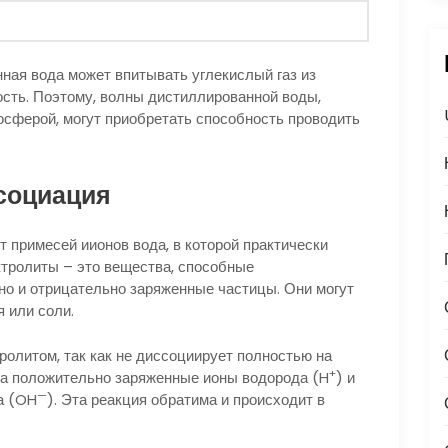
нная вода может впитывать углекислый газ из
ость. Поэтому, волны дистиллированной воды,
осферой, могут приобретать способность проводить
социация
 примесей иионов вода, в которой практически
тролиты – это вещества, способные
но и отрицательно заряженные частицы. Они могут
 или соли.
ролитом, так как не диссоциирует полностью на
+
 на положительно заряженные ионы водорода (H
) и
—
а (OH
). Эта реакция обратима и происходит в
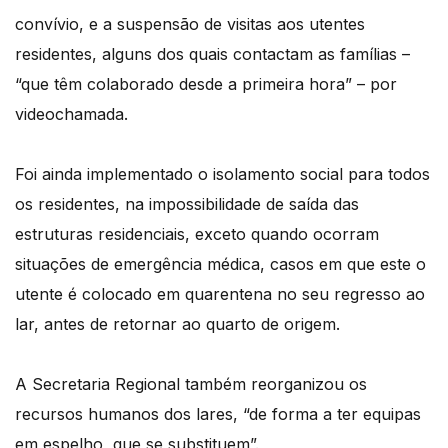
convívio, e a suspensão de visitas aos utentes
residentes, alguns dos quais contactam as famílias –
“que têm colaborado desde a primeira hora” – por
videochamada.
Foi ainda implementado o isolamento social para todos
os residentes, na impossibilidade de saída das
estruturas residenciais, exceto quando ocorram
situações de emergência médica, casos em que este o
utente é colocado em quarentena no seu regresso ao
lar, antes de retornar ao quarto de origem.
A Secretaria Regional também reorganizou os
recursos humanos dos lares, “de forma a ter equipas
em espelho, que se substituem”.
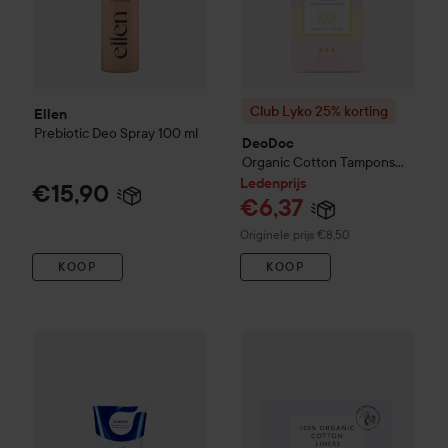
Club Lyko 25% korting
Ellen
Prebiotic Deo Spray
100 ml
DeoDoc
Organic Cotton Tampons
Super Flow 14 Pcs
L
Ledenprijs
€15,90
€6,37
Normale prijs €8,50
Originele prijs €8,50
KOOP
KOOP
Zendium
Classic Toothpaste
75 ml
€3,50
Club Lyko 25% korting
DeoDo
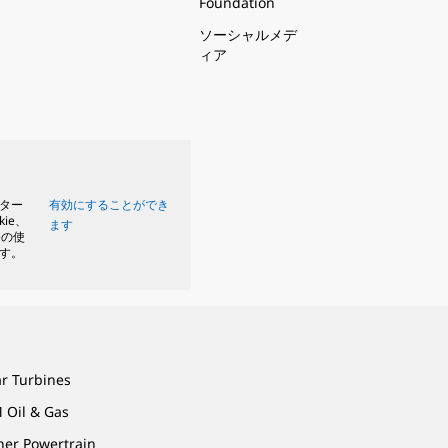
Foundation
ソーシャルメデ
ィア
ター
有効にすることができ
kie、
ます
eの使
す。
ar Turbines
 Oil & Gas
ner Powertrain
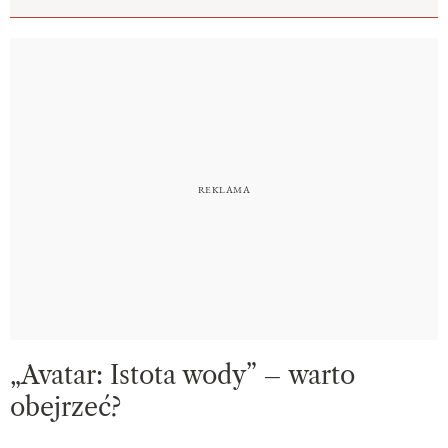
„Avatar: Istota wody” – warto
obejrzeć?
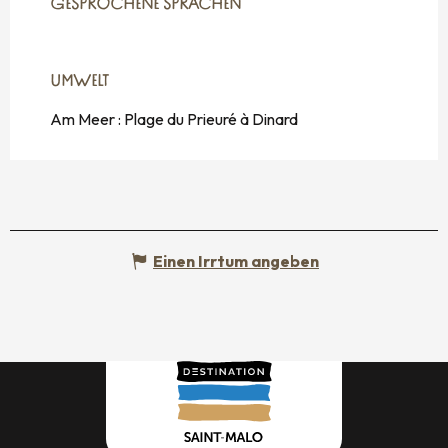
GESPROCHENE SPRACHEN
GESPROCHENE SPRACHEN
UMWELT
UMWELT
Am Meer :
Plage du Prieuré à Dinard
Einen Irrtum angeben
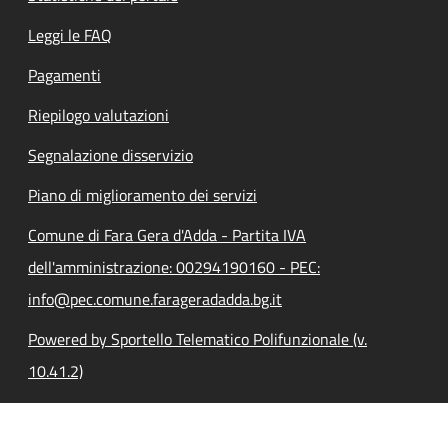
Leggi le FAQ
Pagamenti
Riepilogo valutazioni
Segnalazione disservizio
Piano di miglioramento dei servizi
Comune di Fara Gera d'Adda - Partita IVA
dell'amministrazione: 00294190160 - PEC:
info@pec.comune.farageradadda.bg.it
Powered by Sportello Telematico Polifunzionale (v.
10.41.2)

-- -- --

TASK DIRECTIONS
Rewrite the lines above as a JSON list of strings, with one string per line and blank lines omitted. Leave the pictures out of the answer.

ANSWER TO THIS EXERCISE
[
  "нная вода может впитывать углекислый газ из",
  "ость. Поэтому, волны дистиллированной воды,",
  "осферой, могут приобретать способность проводить",
  "социация",
  " примесей иионов вода, в которой практически",
  "тролиты – это вещества, способные",
  "но и отрицательно заряженные частицы. Они могут",
  " или соли.",
  "ролитом, так как не диссоциирует полностью на",
  "+",
  " на положительно заряженные ионы водорода (H",
  ") и",
  "—",
  "а (OH",
  "). Эта реакция обратима и происходит в",
  "convívio, e a suspensão de visitas aos utentes",
  "residentes, alguns dos quais contactam as famílias –",
  "“que têm colaborado desde a primeira hora” – por",
  "videochamada.",
  "Foi ainda implementado o isolamento social para todos",
  "os residentes, na impossibilidade de saída das",
  "estruturas residenciais, exceto quando ocorram",
  "situações de emergência médica, casos em que este o",
  "utente é colocado em quarentena no seu regresso ao",
  "lar, antes de retornar ao quarto de origem.",
  "A Secretaria Regional também reorganizou os",
  "recursos humanos dos lares, “de forma a ter equipas",
  "em espelho, que se substituem”.",
  "Club Lyko 25% korting",
  "Ellen",
  "Prebiotic Deo Spray",
  "100 ml",
  "DeoDoc",
  "Organic Cotton Tampons",
  "Super Flow 14 Pcs",
  "L",
  "Ledenprijs",
  "€15,90",
  "€6,37",
  "Normale prijs €8,50",
  "Originele prijs €8,50",
  "KOOP",
  "KOOP",
  "Zendium",
  "Classic Toothpaste",
  "75 ml",
  "€3,50",
  "Club Lyko 25% korting",
  "DeoDo",
  "Foundation",
  "ソーシャルメデ",
  "ィア",
  "ター",
  "有効にすることができ",
  "kie、",
  "ます",
  "eの使",
  "す。",
  "ar Turbines",
  " Oil & Gas",
  "ner Powertrain",
  "„Avatar: Istota wody” – warto",
  "obejrzeć?",
  "GESPROCHENE SPRACHEN",
  "GESPROCHENE SPRACHEN",
  "UMWELT",
  "UMWELT",
  "Am Meer :",
  "Plage du Prieuré à Dinard",
  "Einen Irrtum angeben",
  "Leggi le FAQ",
  "Pagamenti",
  "Riepilogo valutazioni",
  "Segnalazione disservizio",
  "Piano di miglioramento dei servizi",
  "Comune di Fara Gera d'Adda - Partita IVA",
  "dell'amministrazione: 00294190160 - PEC:",
  "info@pec.comune.farageradadda.bg.it",
  "Powered by Sportello Telematico Polifunzionale (v.",
  "10.41.2)"
]